Task to complete:
Take the records below and print them verbatim up to and including the line that carries "May pay by cash".

(Information shown)

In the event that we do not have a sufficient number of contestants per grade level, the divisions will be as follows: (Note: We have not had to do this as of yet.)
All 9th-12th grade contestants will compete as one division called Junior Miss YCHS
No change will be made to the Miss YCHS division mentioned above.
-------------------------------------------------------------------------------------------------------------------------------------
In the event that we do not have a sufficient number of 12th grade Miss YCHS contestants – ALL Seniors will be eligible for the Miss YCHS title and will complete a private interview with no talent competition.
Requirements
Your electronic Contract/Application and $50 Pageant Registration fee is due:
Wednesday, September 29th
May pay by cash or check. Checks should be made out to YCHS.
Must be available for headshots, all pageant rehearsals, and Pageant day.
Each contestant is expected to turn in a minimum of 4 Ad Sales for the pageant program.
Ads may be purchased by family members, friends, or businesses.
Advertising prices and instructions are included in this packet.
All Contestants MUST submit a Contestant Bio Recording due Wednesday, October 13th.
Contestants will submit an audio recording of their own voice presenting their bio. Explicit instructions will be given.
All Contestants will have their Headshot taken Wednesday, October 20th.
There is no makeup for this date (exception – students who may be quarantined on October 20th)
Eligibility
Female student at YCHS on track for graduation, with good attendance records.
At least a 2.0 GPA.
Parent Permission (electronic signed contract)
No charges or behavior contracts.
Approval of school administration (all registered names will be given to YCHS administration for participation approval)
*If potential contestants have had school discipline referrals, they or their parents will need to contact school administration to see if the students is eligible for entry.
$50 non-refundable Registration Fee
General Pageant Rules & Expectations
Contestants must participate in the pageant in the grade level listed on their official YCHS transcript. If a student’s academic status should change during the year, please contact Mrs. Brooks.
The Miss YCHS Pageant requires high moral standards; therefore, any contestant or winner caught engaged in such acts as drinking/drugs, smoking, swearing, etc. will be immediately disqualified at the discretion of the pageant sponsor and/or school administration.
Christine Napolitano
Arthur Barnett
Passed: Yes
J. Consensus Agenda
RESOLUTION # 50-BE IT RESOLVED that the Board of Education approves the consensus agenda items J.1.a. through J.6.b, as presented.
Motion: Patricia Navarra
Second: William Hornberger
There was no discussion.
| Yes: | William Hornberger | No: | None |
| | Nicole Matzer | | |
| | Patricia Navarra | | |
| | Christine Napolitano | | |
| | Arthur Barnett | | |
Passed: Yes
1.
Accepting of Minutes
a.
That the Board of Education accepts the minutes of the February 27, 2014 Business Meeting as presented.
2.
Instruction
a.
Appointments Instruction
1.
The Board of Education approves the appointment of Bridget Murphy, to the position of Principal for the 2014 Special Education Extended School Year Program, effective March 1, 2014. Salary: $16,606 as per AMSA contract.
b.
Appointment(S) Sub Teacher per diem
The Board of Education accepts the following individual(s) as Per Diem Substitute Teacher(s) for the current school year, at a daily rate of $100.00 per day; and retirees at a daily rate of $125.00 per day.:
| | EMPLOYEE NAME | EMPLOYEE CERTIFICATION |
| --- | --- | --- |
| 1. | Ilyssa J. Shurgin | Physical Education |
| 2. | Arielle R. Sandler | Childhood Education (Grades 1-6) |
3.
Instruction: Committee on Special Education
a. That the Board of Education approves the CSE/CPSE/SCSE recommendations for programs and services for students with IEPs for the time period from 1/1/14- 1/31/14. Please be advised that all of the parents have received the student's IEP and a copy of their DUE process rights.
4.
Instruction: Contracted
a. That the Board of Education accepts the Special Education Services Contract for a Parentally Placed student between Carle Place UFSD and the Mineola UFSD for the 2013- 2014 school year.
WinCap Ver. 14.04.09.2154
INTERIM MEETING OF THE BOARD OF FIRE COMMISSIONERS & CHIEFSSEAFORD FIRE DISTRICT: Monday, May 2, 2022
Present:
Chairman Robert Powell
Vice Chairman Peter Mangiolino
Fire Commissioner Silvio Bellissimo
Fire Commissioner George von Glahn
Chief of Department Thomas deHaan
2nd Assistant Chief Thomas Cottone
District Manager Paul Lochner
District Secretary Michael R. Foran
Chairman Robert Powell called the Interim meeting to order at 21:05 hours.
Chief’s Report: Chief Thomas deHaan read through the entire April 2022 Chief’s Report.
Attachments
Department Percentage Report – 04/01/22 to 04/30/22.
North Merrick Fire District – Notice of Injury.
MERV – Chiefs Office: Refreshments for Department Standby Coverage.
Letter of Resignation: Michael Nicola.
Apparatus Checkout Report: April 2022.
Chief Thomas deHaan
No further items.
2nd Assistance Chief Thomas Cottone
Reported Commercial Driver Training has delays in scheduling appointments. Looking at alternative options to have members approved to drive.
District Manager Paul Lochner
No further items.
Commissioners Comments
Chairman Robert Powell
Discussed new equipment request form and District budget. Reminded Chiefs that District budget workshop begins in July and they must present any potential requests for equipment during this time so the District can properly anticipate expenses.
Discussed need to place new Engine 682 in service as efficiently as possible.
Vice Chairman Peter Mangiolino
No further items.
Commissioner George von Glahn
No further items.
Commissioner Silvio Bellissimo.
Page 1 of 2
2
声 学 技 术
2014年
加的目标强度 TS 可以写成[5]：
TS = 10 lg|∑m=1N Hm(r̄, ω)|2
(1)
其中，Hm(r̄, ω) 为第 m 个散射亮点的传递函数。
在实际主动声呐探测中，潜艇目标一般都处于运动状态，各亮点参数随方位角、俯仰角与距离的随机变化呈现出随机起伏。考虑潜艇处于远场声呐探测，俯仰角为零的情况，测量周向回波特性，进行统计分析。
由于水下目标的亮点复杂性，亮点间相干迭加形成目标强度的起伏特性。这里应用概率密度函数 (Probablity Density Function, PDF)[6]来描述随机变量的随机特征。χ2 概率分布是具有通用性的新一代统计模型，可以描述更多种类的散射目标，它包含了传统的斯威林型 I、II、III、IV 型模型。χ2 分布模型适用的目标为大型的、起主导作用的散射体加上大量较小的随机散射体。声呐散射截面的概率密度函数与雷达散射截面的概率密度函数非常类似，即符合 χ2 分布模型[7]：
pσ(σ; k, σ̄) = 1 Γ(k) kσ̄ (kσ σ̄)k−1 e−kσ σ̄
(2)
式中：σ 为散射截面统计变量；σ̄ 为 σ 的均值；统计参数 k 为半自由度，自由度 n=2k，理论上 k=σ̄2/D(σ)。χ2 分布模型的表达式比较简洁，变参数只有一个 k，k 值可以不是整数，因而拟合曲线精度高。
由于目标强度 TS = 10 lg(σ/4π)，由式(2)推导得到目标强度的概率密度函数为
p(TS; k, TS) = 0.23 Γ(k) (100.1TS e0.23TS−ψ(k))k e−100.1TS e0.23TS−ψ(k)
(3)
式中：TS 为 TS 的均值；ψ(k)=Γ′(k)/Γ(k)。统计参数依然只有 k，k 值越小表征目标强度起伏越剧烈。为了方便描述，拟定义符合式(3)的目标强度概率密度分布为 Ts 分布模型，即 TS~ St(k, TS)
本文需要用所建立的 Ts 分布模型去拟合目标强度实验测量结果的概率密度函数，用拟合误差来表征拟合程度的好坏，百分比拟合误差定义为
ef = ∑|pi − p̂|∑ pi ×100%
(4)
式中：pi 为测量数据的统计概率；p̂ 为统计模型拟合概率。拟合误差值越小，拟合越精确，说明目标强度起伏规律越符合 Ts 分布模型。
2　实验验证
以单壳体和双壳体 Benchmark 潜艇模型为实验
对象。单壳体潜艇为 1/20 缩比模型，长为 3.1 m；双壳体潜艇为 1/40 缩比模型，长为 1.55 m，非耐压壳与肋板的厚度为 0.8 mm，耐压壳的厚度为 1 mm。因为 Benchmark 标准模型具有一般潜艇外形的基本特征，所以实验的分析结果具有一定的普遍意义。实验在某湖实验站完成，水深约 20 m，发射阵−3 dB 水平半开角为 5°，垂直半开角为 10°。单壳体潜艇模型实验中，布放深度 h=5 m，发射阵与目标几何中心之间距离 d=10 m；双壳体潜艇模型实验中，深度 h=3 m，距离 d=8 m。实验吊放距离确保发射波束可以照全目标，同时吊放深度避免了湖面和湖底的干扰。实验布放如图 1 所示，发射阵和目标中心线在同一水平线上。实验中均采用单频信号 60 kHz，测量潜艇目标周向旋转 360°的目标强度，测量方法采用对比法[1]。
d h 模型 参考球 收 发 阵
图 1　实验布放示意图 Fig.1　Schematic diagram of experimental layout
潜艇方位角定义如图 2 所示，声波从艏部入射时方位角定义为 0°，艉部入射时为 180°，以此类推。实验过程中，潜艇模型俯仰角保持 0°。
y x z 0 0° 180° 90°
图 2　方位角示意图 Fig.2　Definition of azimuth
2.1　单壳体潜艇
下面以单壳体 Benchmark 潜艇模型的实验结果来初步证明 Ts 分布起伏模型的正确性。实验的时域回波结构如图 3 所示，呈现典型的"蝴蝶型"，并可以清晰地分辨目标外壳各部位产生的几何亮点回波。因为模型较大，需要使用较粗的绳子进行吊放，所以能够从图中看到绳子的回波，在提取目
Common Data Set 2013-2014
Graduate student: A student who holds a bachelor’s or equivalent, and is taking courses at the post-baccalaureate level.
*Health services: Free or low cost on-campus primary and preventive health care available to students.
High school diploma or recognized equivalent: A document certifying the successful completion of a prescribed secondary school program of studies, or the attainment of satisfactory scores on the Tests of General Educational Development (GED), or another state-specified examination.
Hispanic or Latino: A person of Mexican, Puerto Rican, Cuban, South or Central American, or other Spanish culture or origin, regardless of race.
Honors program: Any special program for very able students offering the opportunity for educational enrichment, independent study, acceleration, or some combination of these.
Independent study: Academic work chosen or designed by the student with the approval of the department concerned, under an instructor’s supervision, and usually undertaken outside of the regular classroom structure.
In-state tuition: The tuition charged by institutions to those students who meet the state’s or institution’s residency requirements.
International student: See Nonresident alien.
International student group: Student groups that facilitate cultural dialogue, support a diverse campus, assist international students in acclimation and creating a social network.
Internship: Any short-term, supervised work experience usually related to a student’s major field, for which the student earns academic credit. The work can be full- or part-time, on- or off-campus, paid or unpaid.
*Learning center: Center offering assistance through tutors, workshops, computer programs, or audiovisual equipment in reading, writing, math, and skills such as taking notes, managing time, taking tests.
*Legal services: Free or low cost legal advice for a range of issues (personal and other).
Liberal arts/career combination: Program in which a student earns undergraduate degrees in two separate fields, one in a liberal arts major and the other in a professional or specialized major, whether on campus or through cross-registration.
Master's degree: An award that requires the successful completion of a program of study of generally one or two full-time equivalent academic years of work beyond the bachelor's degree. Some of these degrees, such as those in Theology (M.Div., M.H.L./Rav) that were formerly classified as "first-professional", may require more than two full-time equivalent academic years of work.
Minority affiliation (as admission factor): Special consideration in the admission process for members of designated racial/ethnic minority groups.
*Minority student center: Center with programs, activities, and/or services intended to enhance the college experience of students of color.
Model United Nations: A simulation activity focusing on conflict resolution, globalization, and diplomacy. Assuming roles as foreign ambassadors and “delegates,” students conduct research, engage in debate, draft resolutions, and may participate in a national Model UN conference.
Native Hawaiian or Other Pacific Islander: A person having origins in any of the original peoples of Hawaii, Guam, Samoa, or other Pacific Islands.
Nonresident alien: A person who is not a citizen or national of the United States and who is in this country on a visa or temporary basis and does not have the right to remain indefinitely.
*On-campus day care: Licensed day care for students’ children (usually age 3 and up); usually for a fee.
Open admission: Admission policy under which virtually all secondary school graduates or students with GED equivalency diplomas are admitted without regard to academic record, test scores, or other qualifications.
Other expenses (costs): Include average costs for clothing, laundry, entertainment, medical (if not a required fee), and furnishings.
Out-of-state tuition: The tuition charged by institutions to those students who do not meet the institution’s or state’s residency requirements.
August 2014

(End Information shown)

Task answer:
In the event that we do not have a sufficient number of contestants per grade level, the divisions will be as follows: (Note: We have not had to do this as of yet.)
All 9th-12th grade contestants will compete as one division called Junior Miss YCHS
No change will be made to the Miss YCHS division mentioned above.
-------------------------------------------------------------------------------------------------------------------------------------
In the event that we do not have a sufficient number of 12th grade Miss YCHS contestants – ALL Seniors will be eligible for the Miss YCHS title and will complete a private interview with no talent competition.
Requirements
Your electronic Contract/Application and $50 Pageant Registration fee is due:
Wednesday, September 29th
May pay by cash or check. Checks should be made out to YCHS.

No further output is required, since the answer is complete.